■ Selection:

Mr. Goulburn’s letter, intimating this decision to me, in 1842, will be found in the accompanying printed Statement. And that the impediments to the completion of the engine, described by the Royal Society, were those which influenced the Government in the determination they came to, I infer from the reason assigned by Mr. Goulburn for its discontinuance, viz., “the expense which would be necessary in order to render it either sat­is­fac­tory to yourself or generally useful.” I readily admit that the work could not have been rendered sat­is­fac­tory to myself unless I was free to introduce every improvement which experience and thought could suggest. But that even with this additional source of expense its general usefulness would have been impaired, I cannot assent to, for I believe, in the words of the Report I have already quoted, the “immense advantage of accurate Numerical Tables in all matters of calculation, especially in those which relate to Astronomy and Navigation, cannot, within any reasonable limits, be over-estimated.” As to the expense actually incurred upon the first Difference Engine, that of the Government was about 17,000 l. On my own part, and out of my own private resources, I have sacrificed upon this and other works of science upwards of 20,000 l.

From the date of Mr. Goulburn’s letter, nothing has been done towards the further completion of the Difference Engine by the Government or myself. So much of it as was completed was deposited in the Museum of King’s College, where it now remains.

■ Entries:
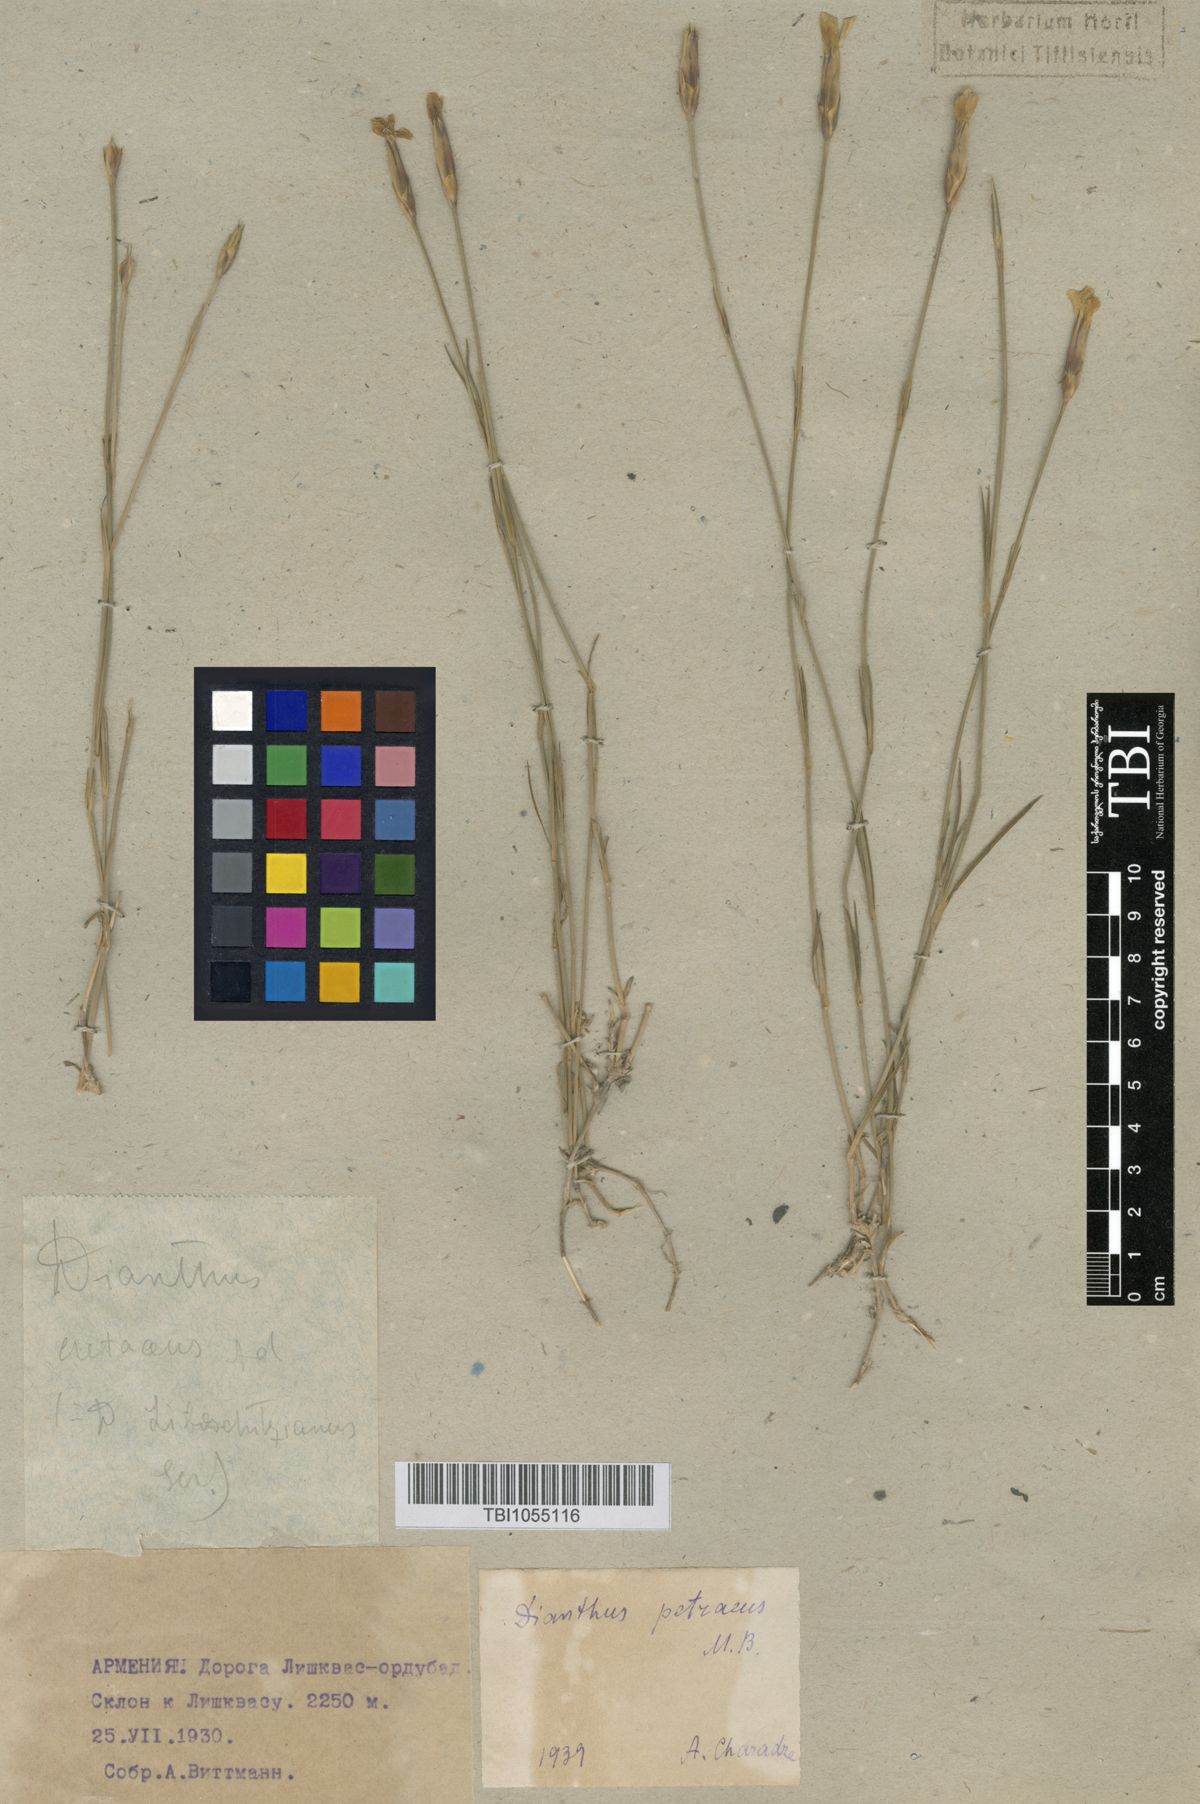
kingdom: Plantae
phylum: Tracheophyta
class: Magnoliopsida
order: Caryophyllales
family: Caryophyllaceae
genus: Dianthus
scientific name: Dianthus cretaceus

■ Problems and tasks:
[a] Answer these questions about the Difference Engine excerpt, marking each answer to match:
(i) In what year was Mr. Goulburn's letter written?
(ii) About how much did the Government spend on the first Difference Engine?
(iii) Where was the completed portion of the engine deposited?
[b] Please write out the Difference Engine excerpt from "From the date" to "it now remains.".
[c] Rewrite the paragraph of the Difference Engine excerpt that begins "Mr. Goulburn's letter, intimating this decision" in a shorter form that keeps its main facts.

■ Outputs in order:
[a]
(i) 1842
(ii) About 17,000 l.
(iii) In the Museum of King's College

[b]
From the date of Mr. Goulburn’s letter, nothing has been done towards the further completion of the Difference Engine by the Government or myself. So much of it as was completed was deposited in the Museum of King’s College, where it now remains.

[c] Mr. Goulburn's 1842 letter, included in the accompanying printed Statement, conveyed the decision. The writer infers that the Government acted because of the obstacles to finishing the engine that the Royal Society described, since Goulburn cited the expense needed to make it either satisfactory to the writer or generally useful. The writer admits that the work could not have been satisfactory without freedom to add every improvement. However, the writer denies that the engine's general usefulness would have suffered, quoting the Report's claim that the advantage of accurate Numerical Tables, especially for Astronomy and Navigation, cannot be over-estimated. The Government spent about 17,000 l. on the first Difference Engine. The writer spent more than 20,000 l. of private money on it and other scientific works.